» **Action item**: Your task is to print all of the entries exactly, though the pictures should not be included.

[[ Task input open ]]

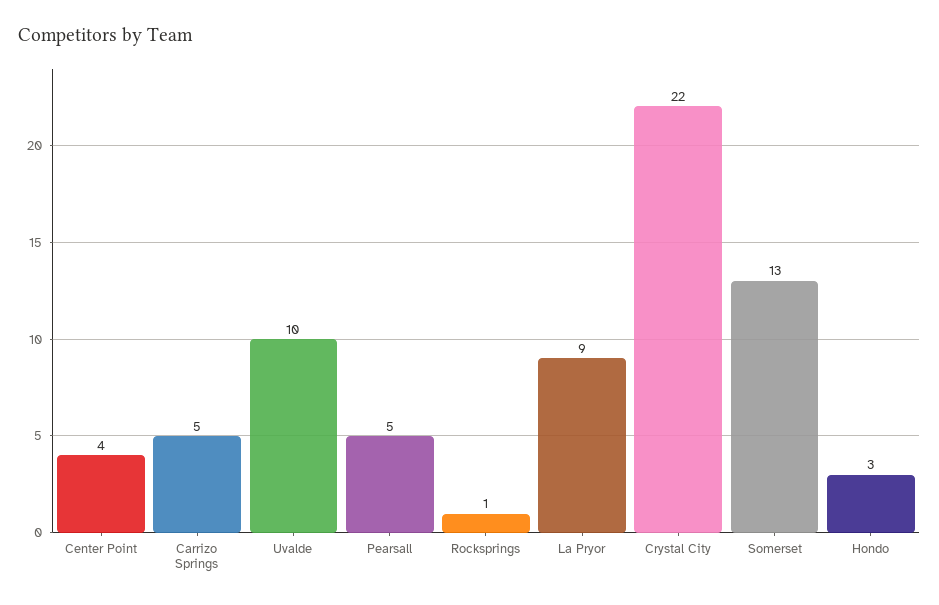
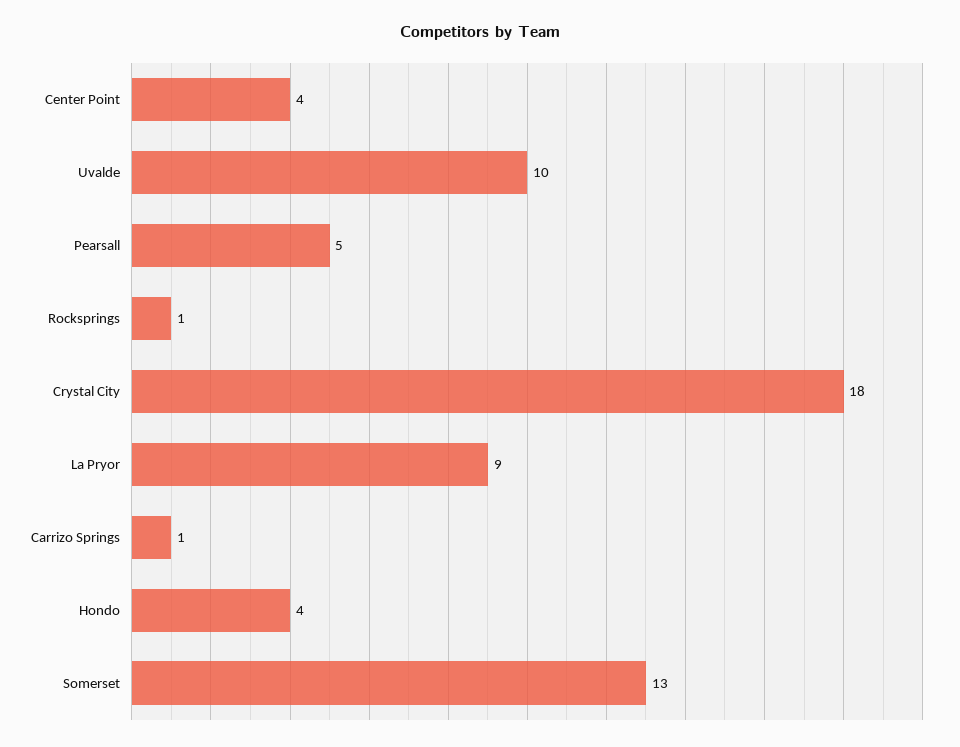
Carrizo Springs: 5 -> 1
Crystal City: 22 -> 18
Hondo: 3 -> 4

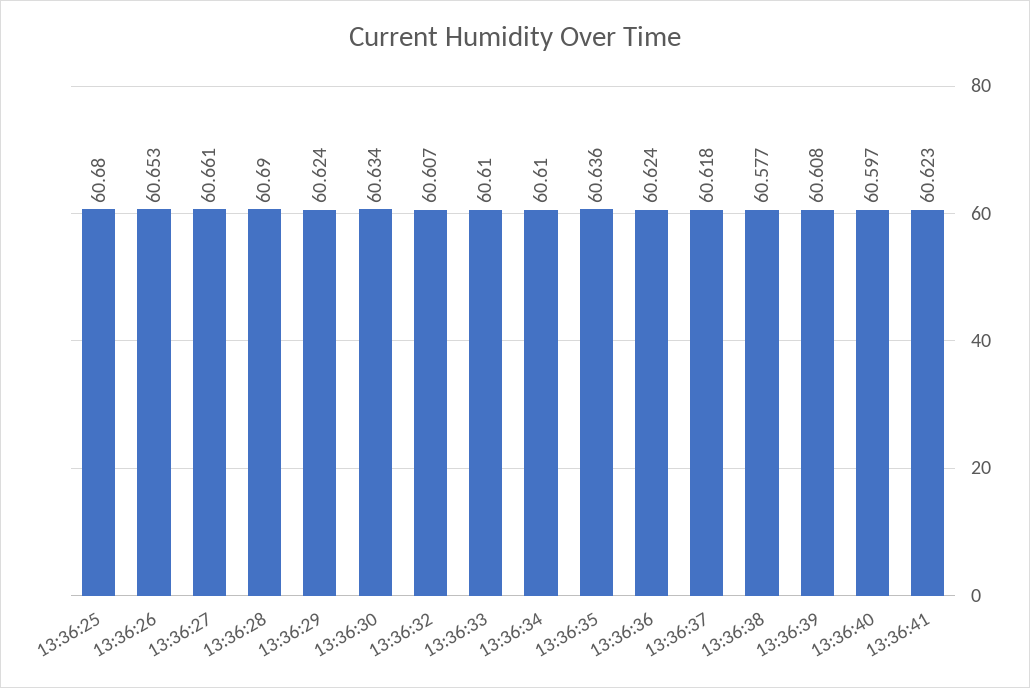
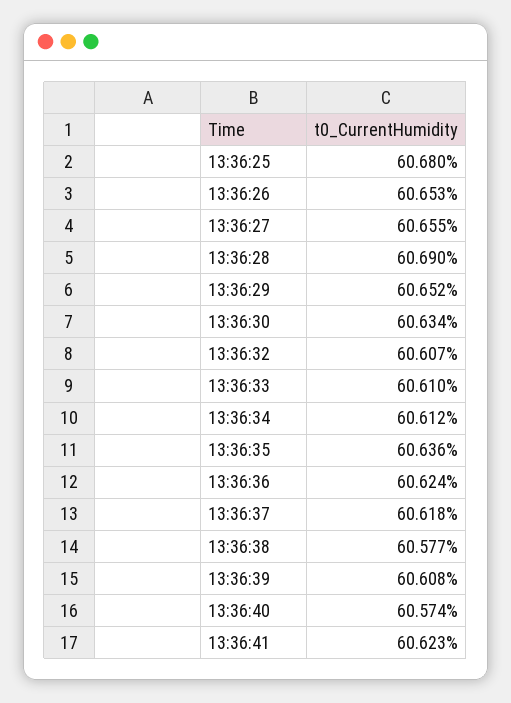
13:36:27: 60.661 -> 60.655
13:36:29: 60.624 -> 60.652
13:36:34: 60.61 -> 60.612
13:36:40: 60.597 -> 60.574

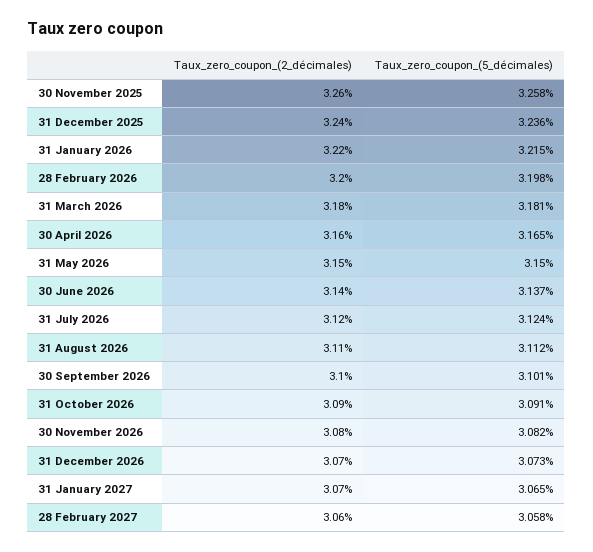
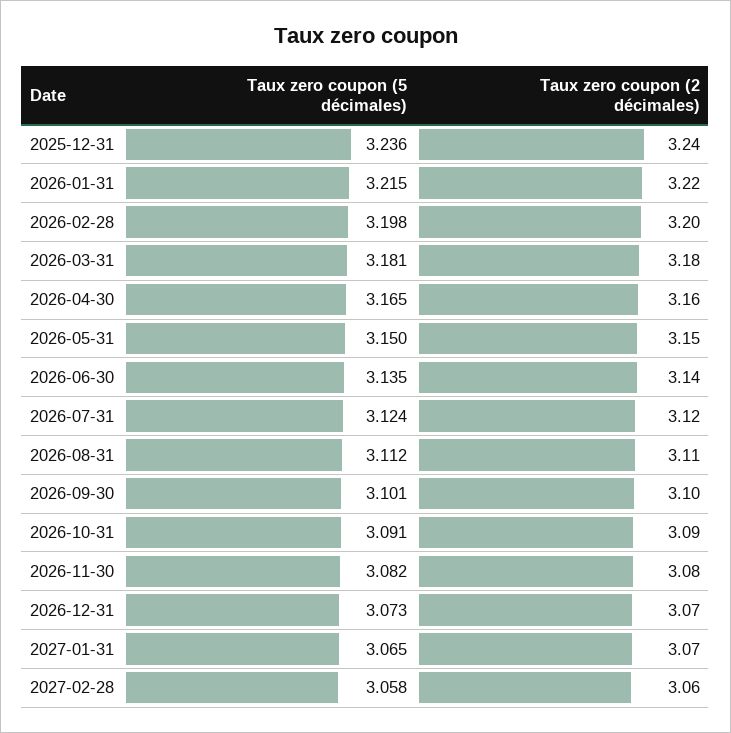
Taux_zero_coupon_(2_décimales), 30 November 2025: 3.26 -> none
Taux_zero_coupon_(5_décimales), 30 November 2025: 3.258 -> none
Taux_zero_coupon_(5_décimales), 30 June 2026: 3.137 -> 3.135

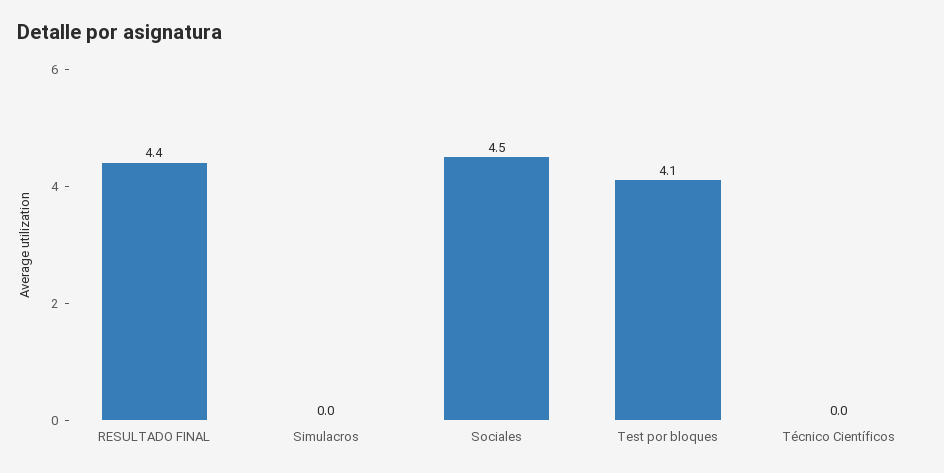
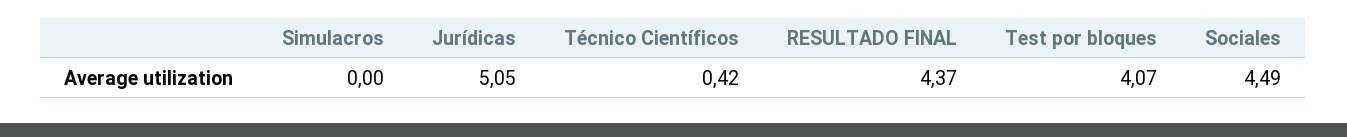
Técnico Científicos: 0 -> 0.42
Jurídicas: none -> 5.05

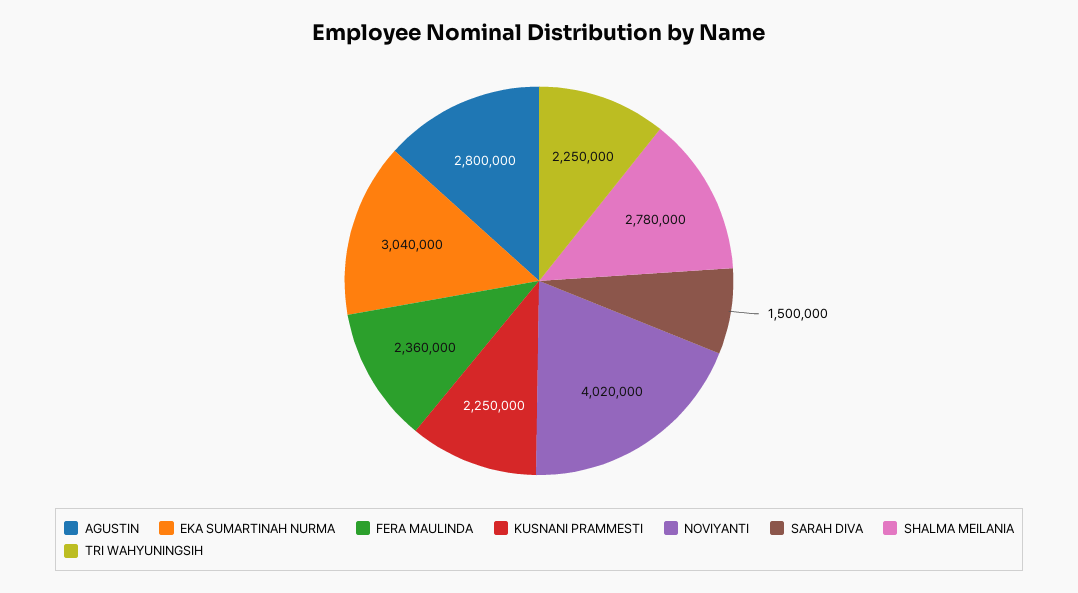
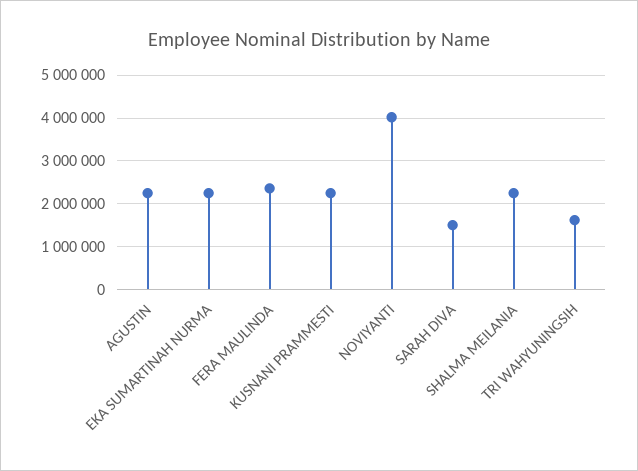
AGUSTIN: 2800000 -> 2200000
EKA SUMARTINAH NURMA: 3040000 -> 2200000
SHALMA MEILANIA: 2780000 -> 2200000
TRI WAHYUNINGSIH: 2250000 -> 1600000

[[ Task input closed ]]

» **Finished exercise**:
Carrizo Springs: 5 -> 1
Crystal City: 22 -> 18
Hondo: 3 -> 4

13:36:27: 60.661 -> 60.655
13:36:29: 60.624 -> 60.652
13:36:34: 60.61 -> 60.612
13:36:40: 60.597 -> 60.574

Taux_zero_coupon_(2_décimales), 30 November 2025: 3.26 -> none
Taux_zero_coupon_(5_décimales), 30 November 2025: 3.258 -> none
Taux_zero_coupon_(5_décimales), 30 June 2026: 3.137 -> 3.135

Técnico Científicos: 0 -> 0.42
Jurídicas: none -> 5.05

AGUSTIN: 2800000 -> 2200000
EKA SUMARTINAH NURMA: 3040000 -> 2200000
SHALMA MEILANIA: 2780000 -> 2200000
TRI WAHYUNINGSIH: 2250000 -> 1600000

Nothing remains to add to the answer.